L’Afrique est invitée à maîtriser la transformation de ses matières premières, en misant sur des chaînes de valeurs complémentaires. Le Maroc est disposé à apporter son expertise dans l’atteinte de cette intégration régionale pour le continent.
Par Désy M.
L'Afrique est un terrain d’opportunités sans précédent, mais elle reste un continent en construction. «L’Afrique n’est pas un marché mature, mais c’est précisément ce qui fait sa force pour les entrepreneurs audacieux», a souligné Thami Ghorfi, président de l’Ecole supérieure de commerce et de gestion (ESCA), lors du panel intitulé «Morocco Now = Africa Now», en marge de la 16ème édition des Medays tenu à Tanger.
Un chiffre éloquent a émergé des discussions : avec 10 millions d’entrepreneurs, l’Afrique pourrait générer 100 millions d’emplois, répondant ainsi à ses défis démographiques. Pour cela, l’entrepreneuriat doit être au cœur des stratégies de développement, une orientation que le Maroc a pleinement intégrée dans ses politiques. «Un hub ne s’improvise pas, il se construit», a déclaré Ghorfi en parlant du chemin sur lequel le Maroc s’est engagé pour construire et consolider sa position de hub régional, en devenant un acteur central de l’intégration africaine. Son retour à l’Union africaine en 2017 a marqué une étape décisive, traduisant cette volonté de renforcer la coopération continentale.
Créer des chaînes de valeur locales
Lors dudit colloque, l’Afrique a été appelée à maîtriser la transformation de ses matières premières. Détenant plus de 30% des ressources minières mondiales, elle ne génère que moins de 1% de la valeur ajoutée industrielle mondiale. «Nous devons sortir de l’exportation brute de nos matières premières et investir dans leur transformation locale, car c’est là que réside la véritable richesse», a affirmé Abdou Souleye Diop, président de la Commission Afrique de la Confédération générale des entreprises du Maroc (CGEM). Le Maroc, connecté aux chaînes de valeur mondiales dans des secteurs comme l’automobile ou l’aéronautique, a été cité en exemple. Cependant, l’intégration africaine reste un défi.
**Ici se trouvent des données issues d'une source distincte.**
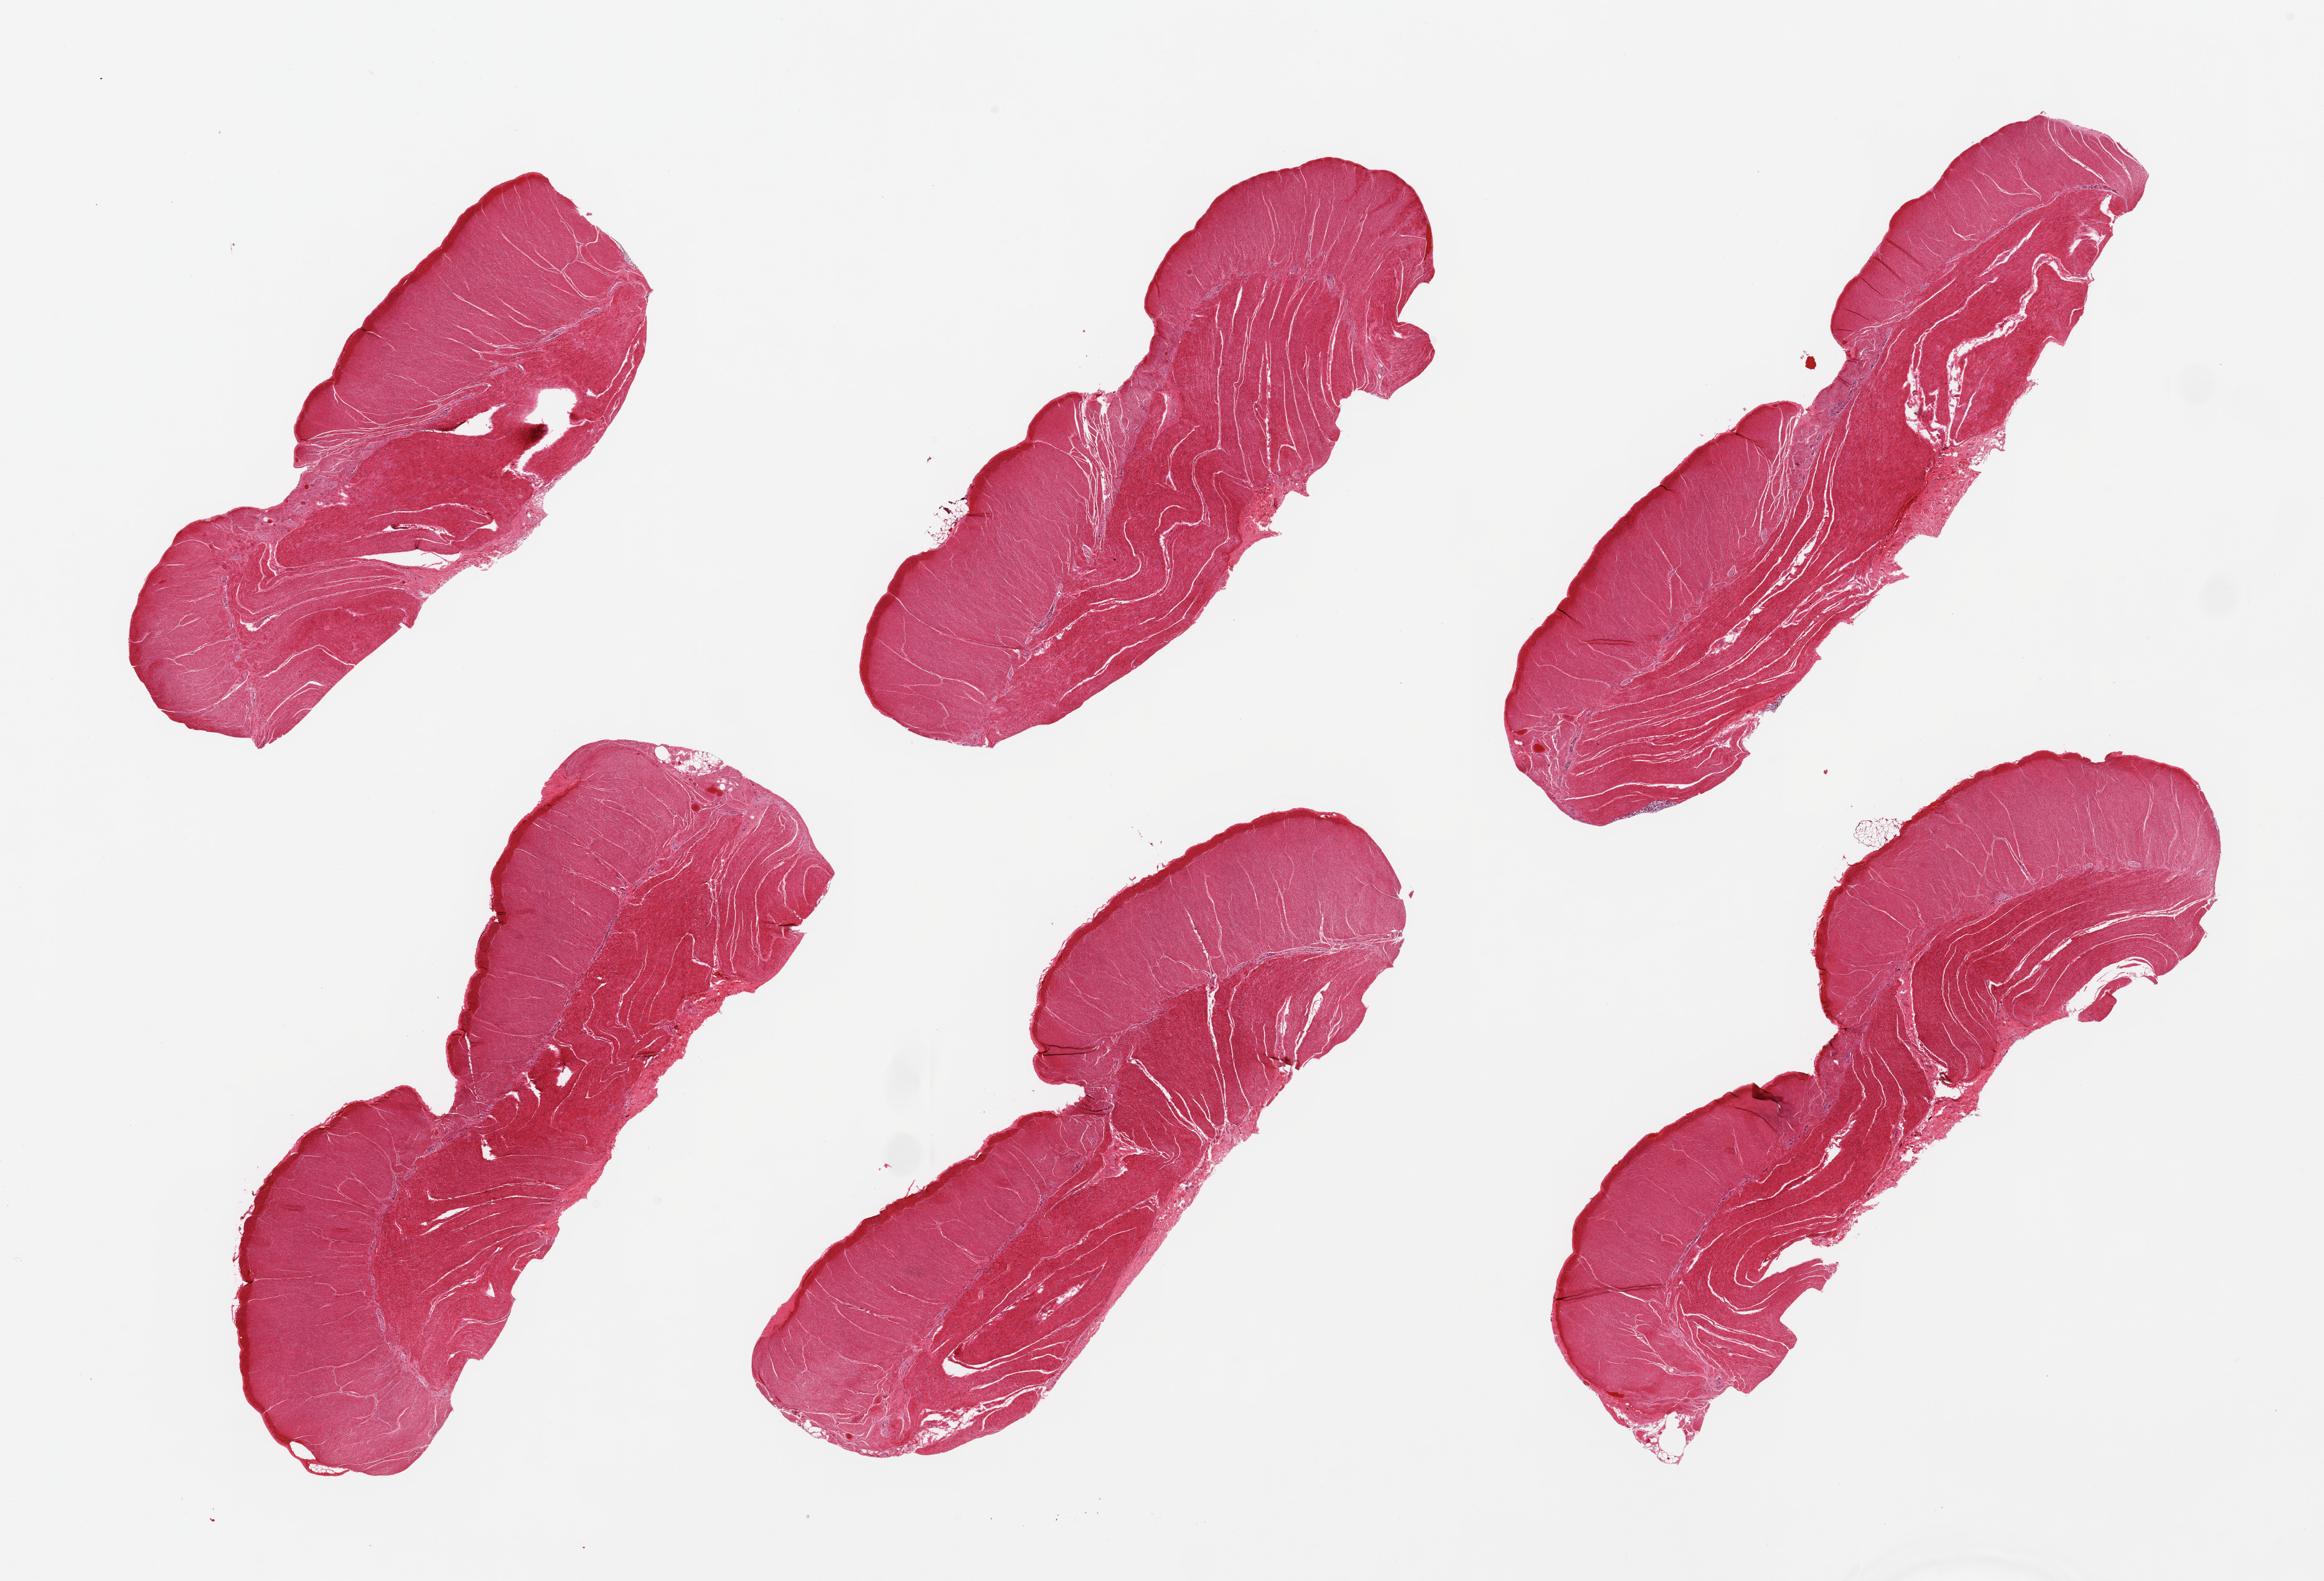
Hematoxylin and eosin (H&E) whole-slide image, brightfield — shown as a low-resolution overview of the whole scanned area (about 29.5 x 20.1 mm), PAXgene-fixed, paraffin-embedded tissue, section of sigmoid colon (target tissue), donor tissue sample. Donor sex: male.
- review note (as recorded): 6 pieces; well trimmed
Une étude commandée par la CGEM a mis en évidence les complémentarités entre le Maroc et plusieurs pays africains dans des domaines clés comme le textile, l’automobile, l’agroalimentaire et l’électronique.
Abdou Diop a pris l’exemple des pays africains producteurs de coton qui pourraient se spécialiser dans la production de fils ou de tissus, les exporter ensuite vers le Maroc pour la confection de vêtements finis. Ceci grâce aux liaisons routières, aériennes et portuaires dont dispose le Maroc, ouvrant la porte sur les marchés africains et internationaux. Des projets structurants tels que le gazoduc Nigeria-Maroc ou encore la façade Atlantique témoignent également de cette vision panafricaine, offrant des solutions concrètes d’intégration régionale en matière d’approvisionnement énergétique. Le potentiel africain en matière d’énergies renouvelables, en particulier dans le domaine de l’hydrogène vert, une technologie qui suscite un intérêt croissant, peut aussi permettre une coopération interne.
Éducation et innovation
L’éducation est apparue comme un pilier essentiel du développement du continent africain, avec une place particulière pour le Maroc. «Le Maroc a une longue tradition de formation des élites africaines, mais nous devons structurer cette offre pour en faire un véritable levier d’influence et de développement pour le continent», a déclaré Thami Ghorfi. Le Royaume entend attirer davantage d’étudiants africains.
Simplification des visas, augmentation des capacités d’accueil dans les universités, recrutement de formateurs africains : autant de pistes pour positionner le Royaume comme un pôle éducatif continental. Avec un marché mondial des études à l’étranger qui compte 6,5 millions d’étudiants, dont 20% originaires d’Afrique, le Maroc a des cartes à jouer. Les MEDays 2024 ont rappelé que l’avenir de l’Afrique repose sur sa capacité à s’unir pour relever les défis globaux. La transition énergétique, l’urbanisation et la croissance démographique exigent des réponses coordonnées et des partenariats stratégiques. «La réussite de l’Afrique dépendra de sa capacité à construire des modèles économiques autonomes, basés sur une coopération intra-africaine renforcée, et cela doit se traduire par des politiques économiques concrètes», a conclu Jouad Kerdoudi, président de l’Institut marocain des relations internationales (IMRI).